Selected extract –
↓

Over the centuries ancient Roman society has played a significant role in the creation of a common culture like our own. The material remains from ancient Rome have preserved valuable evidence for the status and accomplishments of the Roman people.
Because so many aspects of ancient Roman civilization are respected and followed in society today, such as Roman art, Roman roads, and Roman law, it is important to understand the similarities and differences that ally within the two cultures. One aspect of Roman culture that I found interesting to focus on is the tradition of marriage. A traditional Roman marriage is completely different than a traditional marriage in our culture today, essentially because of the significant change in the role of women over time. Because Roman women had hardly any rights, their role in marriage was extremely limited.

↑

Work to complete – Extend the passage on ancient Roman marriage, picking up right after its final sentence.

Source material –
↓

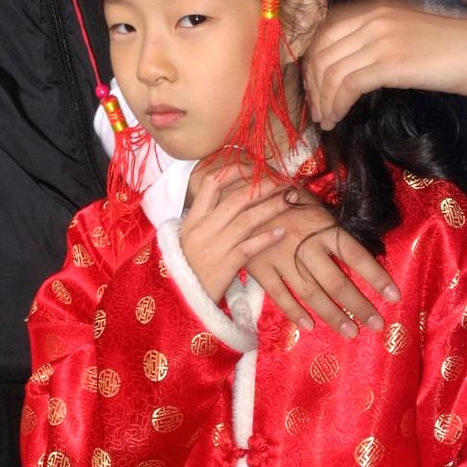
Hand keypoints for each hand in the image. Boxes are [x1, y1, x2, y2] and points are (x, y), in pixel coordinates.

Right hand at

↑
↓

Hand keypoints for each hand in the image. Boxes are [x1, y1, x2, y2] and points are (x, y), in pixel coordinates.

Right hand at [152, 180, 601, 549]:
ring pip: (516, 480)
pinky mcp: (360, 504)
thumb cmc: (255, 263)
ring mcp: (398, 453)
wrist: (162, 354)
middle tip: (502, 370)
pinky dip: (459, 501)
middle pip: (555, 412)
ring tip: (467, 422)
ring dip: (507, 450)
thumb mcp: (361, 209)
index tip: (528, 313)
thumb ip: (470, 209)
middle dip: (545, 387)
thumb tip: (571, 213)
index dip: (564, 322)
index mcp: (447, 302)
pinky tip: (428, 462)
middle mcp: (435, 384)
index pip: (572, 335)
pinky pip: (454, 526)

↑
↓

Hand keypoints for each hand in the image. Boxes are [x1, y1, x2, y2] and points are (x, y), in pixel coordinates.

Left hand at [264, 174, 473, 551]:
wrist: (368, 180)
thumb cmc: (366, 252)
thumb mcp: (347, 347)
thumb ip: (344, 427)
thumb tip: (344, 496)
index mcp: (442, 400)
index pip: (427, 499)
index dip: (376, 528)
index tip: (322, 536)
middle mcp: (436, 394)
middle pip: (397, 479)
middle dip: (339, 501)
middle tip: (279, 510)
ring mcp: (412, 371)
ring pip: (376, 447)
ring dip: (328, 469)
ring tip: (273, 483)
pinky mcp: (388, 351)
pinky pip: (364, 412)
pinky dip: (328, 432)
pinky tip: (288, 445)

↑

Exercise output –
Women in ancient Rome barely had any rights by law, so they had very few opportunities to live independently. Roman women were expected to marry at a young age, usually when they reached their teen years or early twenties. A Roman woman’s subordination in marriage began even before she became engaged, as it was tradition for a woman’s father, or legal guardian to arrange the marriage of their daughters. In her work on Roman Marriage, Susan Treggiari sites a preserved document of a Roman mother explaining the rules of engagement to her daughter: “When you become engaged to someone, your father, will inform you of the fact. An engagement should come on a young girl as a surprise, pleasant or unpleasant, as the case may be.
It is hardly a matter that she could be allowed to arrange for herself” (Treggiari, 125). The legal independence of women was also constrained by the institution of guardianship. If a woman outlived her father, it was required by law in Rome to have a guardian, or tutor. The legal sources about the reasons women needed guardians are specific, as they describe women as lacking judgment, were easily victimized, basically because they claimed women were fools. Roman women were expected to be married, primarily because it was almost impossible for them to live independently, but also because single women, or maidens, were just not accepted in society.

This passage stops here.